Instructions for the task ▸ Write the entries out again. Every character must match.

====== Input records ======

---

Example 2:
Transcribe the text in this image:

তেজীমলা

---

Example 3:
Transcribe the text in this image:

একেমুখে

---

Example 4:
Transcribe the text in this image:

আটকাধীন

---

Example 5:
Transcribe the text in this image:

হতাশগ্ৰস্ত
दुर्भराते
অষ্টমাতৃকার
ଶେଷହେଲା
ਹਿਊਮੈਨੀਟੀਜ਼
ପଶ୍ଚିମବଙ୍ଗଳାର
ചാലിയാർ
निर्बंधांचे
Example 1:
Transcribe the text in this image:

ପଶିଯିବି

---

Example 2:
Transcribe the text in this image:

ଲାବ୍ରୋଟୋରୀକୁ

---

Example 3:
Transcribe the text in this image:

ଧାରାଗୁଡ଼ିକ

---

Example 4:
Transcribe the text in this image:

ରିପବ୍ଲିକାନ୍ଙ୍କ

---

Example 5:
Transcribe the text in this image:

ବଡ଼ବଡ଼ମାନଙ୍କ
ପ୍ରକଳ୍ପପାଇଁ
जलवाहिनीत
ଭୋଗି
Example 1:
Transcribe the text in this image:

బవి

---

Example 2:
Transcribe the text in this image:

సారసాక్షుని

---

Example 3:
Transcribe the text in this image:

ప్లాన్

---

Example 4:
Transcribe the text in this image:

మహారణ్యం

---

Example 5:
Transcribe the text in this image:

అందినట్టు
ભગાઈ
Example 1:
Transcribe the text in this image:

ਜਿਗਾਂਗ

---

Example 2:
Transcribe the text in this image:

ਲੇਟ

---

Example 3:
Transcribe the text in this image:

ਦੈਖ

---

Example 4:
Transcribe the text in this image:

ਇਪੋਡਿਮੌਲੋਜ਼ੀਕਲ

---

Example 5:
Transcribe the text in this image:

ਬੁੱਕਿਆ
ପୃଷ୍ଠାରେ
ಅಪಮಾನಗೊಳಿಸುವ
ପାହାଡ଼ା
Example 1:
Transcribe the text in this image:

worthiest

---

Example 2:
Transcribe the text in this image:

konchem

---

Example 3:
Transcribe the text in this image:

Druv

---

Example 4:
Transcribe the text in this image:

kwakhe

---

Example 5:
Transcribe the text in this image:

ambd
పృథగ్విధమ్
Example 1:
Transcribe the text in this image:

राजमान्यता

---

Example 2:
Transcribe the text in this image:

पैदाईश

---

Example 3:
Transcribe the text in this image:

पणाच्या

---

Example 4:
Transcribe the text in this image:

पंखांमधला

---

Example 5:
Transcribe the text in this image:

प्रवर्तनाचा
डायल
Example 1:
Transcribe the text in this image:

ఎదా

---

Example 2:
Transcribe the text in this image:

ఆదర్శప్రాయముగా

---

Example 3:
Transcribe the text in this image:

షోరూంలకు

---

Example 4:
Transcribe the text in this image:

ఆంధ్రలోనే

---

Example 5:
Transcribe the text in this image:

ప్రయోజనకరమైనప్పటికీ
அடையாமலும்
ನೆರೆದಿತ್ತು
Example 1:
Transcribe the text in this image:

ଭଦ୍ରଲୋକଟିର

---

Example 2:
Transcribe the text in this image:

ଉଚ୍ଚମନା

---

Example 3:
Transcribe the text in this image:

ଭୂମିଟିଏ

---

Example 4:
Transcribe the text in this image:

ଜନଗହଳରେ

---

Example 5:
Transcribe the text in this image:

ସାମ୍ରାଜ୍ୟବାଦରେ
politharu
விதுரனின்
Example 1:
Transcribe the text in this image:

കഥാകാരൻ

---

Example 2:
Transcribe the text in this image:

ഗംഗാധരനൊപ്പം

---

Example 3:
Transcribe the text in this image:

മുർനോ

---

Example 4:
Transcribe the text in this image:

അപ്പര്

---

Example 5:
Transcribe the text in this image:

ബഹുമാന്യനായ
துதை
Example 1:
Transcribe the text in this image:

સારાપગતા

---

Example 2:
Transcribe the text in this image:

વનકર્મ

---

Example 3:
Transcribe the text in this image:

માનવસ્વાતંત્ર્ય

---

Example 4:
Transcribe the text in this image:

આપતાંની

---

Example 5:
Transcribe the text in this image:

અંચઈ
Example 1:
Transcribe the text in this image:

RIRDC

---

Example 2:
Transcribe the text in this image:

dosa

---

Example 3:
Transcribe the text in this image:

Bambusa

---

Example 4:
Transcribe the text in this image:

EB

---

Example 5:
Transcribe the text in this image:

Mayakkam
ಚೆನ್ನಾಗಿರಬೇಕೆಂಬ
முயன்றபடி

======

Written response ▸
---

Example 2:
Transcribe the text in this image:

তেজীমলা

---

Example 3:
Transcribe the text in this image:

একেমুখে

---

Example 4:
Transcribe the text in this image:

আটকাধীন

---

Example 5:
Transcribe the text in this image:

হতাশগ্ৰস্ত
दुर्भराते
অষ্টমাতৃকার
ଶେଷହେଲା
ਹਿਊਮੈਨੀਟੀਜ਼
ପଶ୍ଚିମବଙ୍ଗଳାର
ചാലിയാർ
निर्बंधांचे
Example 1:
Transcribe the text in this image:

ପଶିଯିବି

---

Example 2:
Transcribe the text in this image:

ଲାବ୍ରୋଟୋରୀକୁ

---

Example 3:
Transcribe the text in this image:

ଧାରାଗୁଡ଼ିକ

---

Example 4:
Transcribe the text in this image:

ରିପବ୍ଲିକାନ୍ଙ୍କ

---

Example 5:
Transcribe the text in this image:

ବଡ଼ବଡ଼ମାନଙ୍କ
ପ୍ରକଳ୍ପପାଇଁ
जलवाहिनीत
ଭୋଗି
Example 1:
Transcribe the text in this image:

బవి

---

Example 2:
Transcribe the text in this image:

సారసాక్షుని

---

Example 3:
Transcribe the text in this image:

ప్లాన్

---

Example 4:
Transcribe the text in this image:

మహారణ్యం

---

Example 5:
Transcribe the text in this image:

అందినట్టు
ભગાઈ
Example 1:
Transcribe the text in this image:

ਜਿਗਾਂਗ

---

Example 2:
Transcribe the text in this image:

ਲੇਟ

---

Example 3:
Transcribe the text in this image:

ਦੈਖ

---

Example 4:
Transcribe the text in this image:

ਇਪੋਡਿਮੌਲੋਜ਼ੀਕਲ

---

Example 5:
Transcribe the text in this image:

ਬੁੱਕਿਆ
ପୃଷ୍ଠାରେ
ಅಪಮಾನಗೊಳಿಸುವ
ପାହାଡ଼ା
Example 1:
Transcribe the text in this image:

worthiest

---

Example 2:
Transcribe the text in this image:

konchem

---

Example 3:
Transcribe the text in this image:

Druv

---

Example 4:
Transcribe the text in this image:

kwakhe

---

Example 5:
Transcribe the text in this image:

ambd
పృథగ్విధమ్
Example 1:
Transcribe the text in this image:

राजमान्यता

---

Example 2:
Transcribe the text in this image:

पैदाईश

---

Example 3:
Transcribe the text in this image:

पणाच्या

---

Example 4:
Transcribe the text in this image:

पंखांमधला

---

Example 5:
Transcribe the text in this image:

प्रवर्तनाचा
डायल
Example 1:
Transcribe the text in this image:

ఎదా

---

Example 2:
Transcribe the text in this image:

ఆదర్శప్రాయముగా

---

Example 3:
Transcribe the text in this image:

షోరూంలకు

---

Example 4:
Transcribe the text in this image:

ఆంధ్రలోనే

---

Example 5:
Transcribe the text in this image:

ప్రయోజనకరమైనప్పటికీ
அடையாமலும்
ನೆರೆದಿತ್ತು
Example 1:
Transcribe the text in this image:

ଭଦ୍ରଲୋକଟିର

---

Example 2:
Transcribe the text in this image:

ଉଚ୍ଚମନା

---

Example 3:
Transcribe the text in this image:

ଭୂମିଟିଏ

---

Example 4:
Transcribe the text in this image:

ଜନଗହଳରେ

---

Example 5:
Transcribe the text in this image:

ସାମ୍ରାଜ୍ୟବାଦରେ
politharu
விதுரனின்
Example 1:
Transcribe the text in this image:

കഥാകാരൻ

---

Example 2:
Transcribe the text in this image:

ഗംഗാധരനൊപ്പം

---

Example 3:
Transcribe the text in this image:

മുർനോ

---

Example 4:
Transcribe the text in this image:

അപ്പര്

---

Example 5:
Transcribe the text in this image:

ബഹുമാന്യനായ
துதை
Example 1:
Transcribe the text in this image:

સારાપગતા

---

Example 2:
Transcribe the text in this image:

વનકર્મ

---

Example 3:
Transcribe the text in this image:

માનવસ્વાતંત્ર્ય

---

Example 4:
Transcribe the text in this image:

આપતાંની

---

Example 5:
Transcribe the text in this image:

અંચઈ
Example 1:
Transcribe the text in this image:

RIRDC

---

Example 2:
Transcribe the text in this image:

dosa

---

Example 3:
Transcribe the text in this image:

Bambusa

---

Example 4:
Transcribe the text in this image:

EB

---

Example 5:
Transcribe the text in this image:

Mayakkam
ಚೆನ್ನಾಗಿರಬೇಕೆಂಬ
முயன்றபடி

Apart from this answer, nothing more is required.